20.40 : Association criminelle de Joseph H. Lewis (1955), OCS Géants
Lewis n’a pas fait que Le Démon des armes. La preuve, ce polar, The Big Combo en VO, avec Cornel Wilde en flic et Richard Conte en chef de gang. Le cinéaste ne signera plus ensuite que des westerns, qui n’atteindront pas cette tension.

20.45 : Mosquito Coast de Peter Weir (1986), TCM
Weir est toujours à l’aise où qu’il tourne, Hanging Rock, Gallipoli, l’Indonésie ou comme ici, le Honduras. Le plaisir de revoir River Phoenix, 16 ans, dans son troisième rôle.

20.45 : Antoine et Cléopâtre de Charlton Heston (1972), Classic
Jamais vu, car pas très souvent sorti des caves. À l’époque, Heston n’était pas encore le débris qu’il sera dans les années 90, c’était même une de ses meilleures périodes, avec Le Survivant et Soleil vert.

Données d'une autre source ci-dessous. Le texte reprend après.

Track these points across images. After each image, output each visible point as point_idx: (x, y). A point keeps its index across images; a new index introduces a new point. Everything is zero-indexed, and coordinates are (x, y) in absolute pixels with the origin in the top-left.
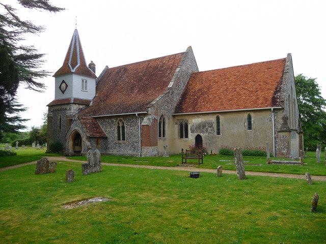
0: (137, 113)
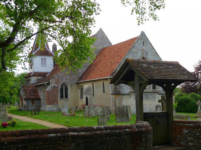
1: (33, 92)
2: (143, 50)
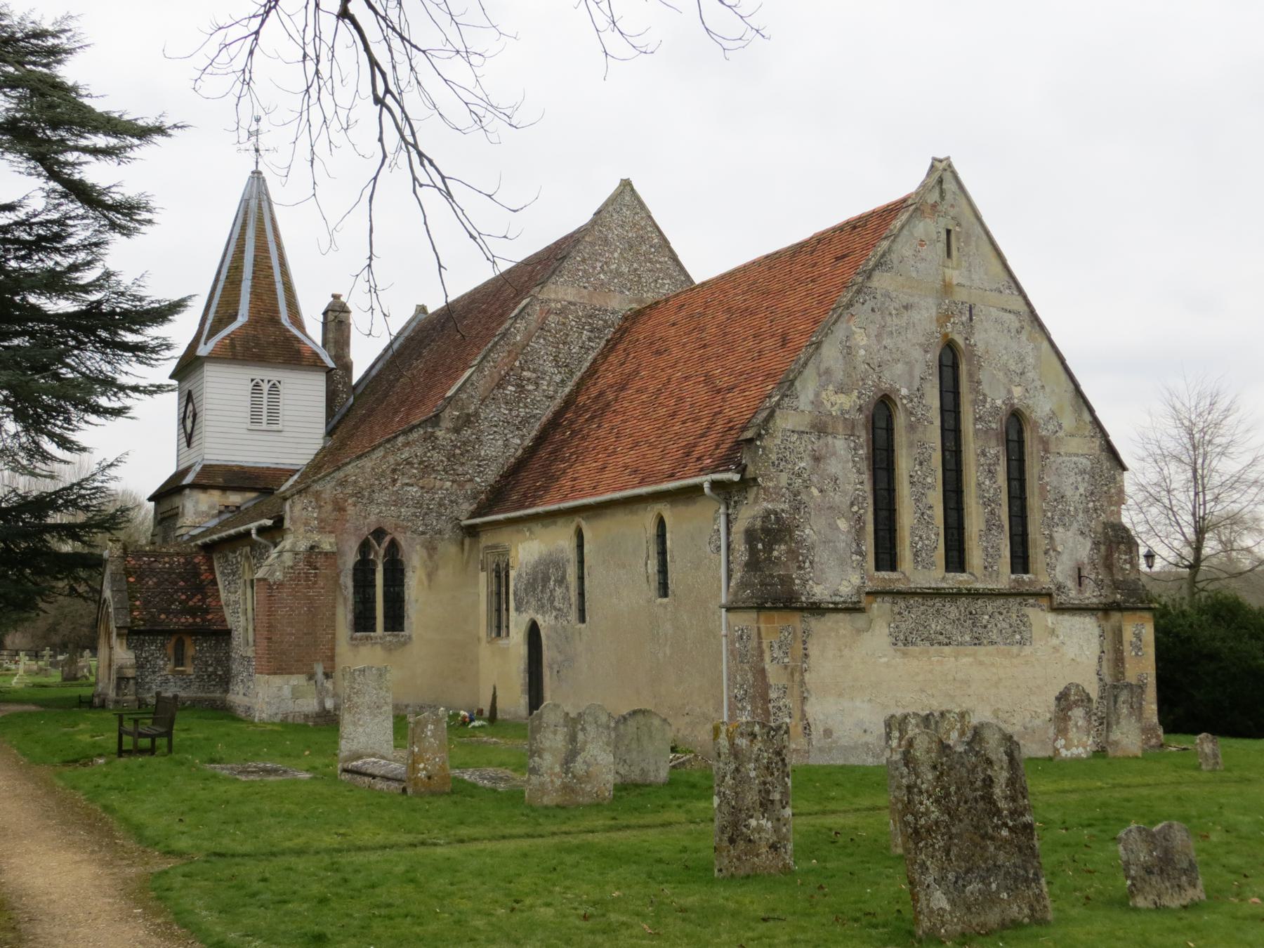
0: (253, 526)
1: (181, 589)
2: (947, 288)
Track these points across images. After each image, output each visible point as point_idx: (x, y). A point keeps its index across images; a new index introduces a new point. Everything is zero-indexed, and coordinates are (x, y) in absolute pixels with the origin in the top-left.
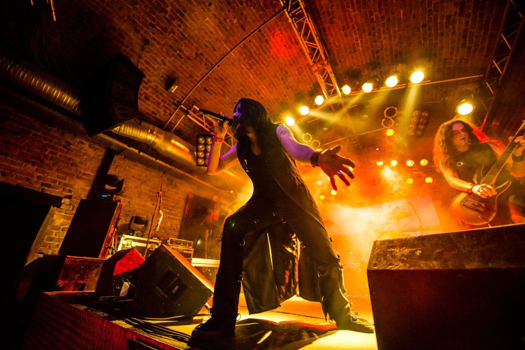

Alors, même si le sujet n’est pas excitant, on peut tenter l’expérience.

22.40 : Snake Eyes de Brian De Palma (1998)
À ne pas confondre avec le film de même titre d’Abel Ferrara, bien moins intéressant que ce polar remarquable où Nicolas Cage, pour une fois, n’en fait pas trop.

00.10 : Aimer, boire et chanter d’Alain Resnais (2014)
Pour ceux qui ne l’auraient pas vu le 14 mars, l’ultime film du cinéaste, où aucun des verbes du titre ne trouve d’illustration : ni chanson ni boisson et pas beaucoup d’amour. Superbe.

00.15 : L’Appât d’Anthony Mann (1953)
Robert Ryan étant le héros du mois, ça promet quelques bonnes séances au cœur de la nuit. Celle-ci, par exemple, même si c’est James Stewart qui a son nom au-dessus du titre. Dans la dizaine de westerns que Mann a tournés dans les années 50, The Naked Spur est un des plus secs, des plus épurés.

Dimanche 5 juin 2016

20.40 : La Dernière Séance de Peter Bogdanovich (1971), OCS Géants
Ce n’est pas le premier film de l’auteur, mais il reste sans conteste son meilleur, qui nous fit découvrir à la fois Jeff Bridges et Cybill Shepherd et Timothy Bottoms et Ellen Burstyn…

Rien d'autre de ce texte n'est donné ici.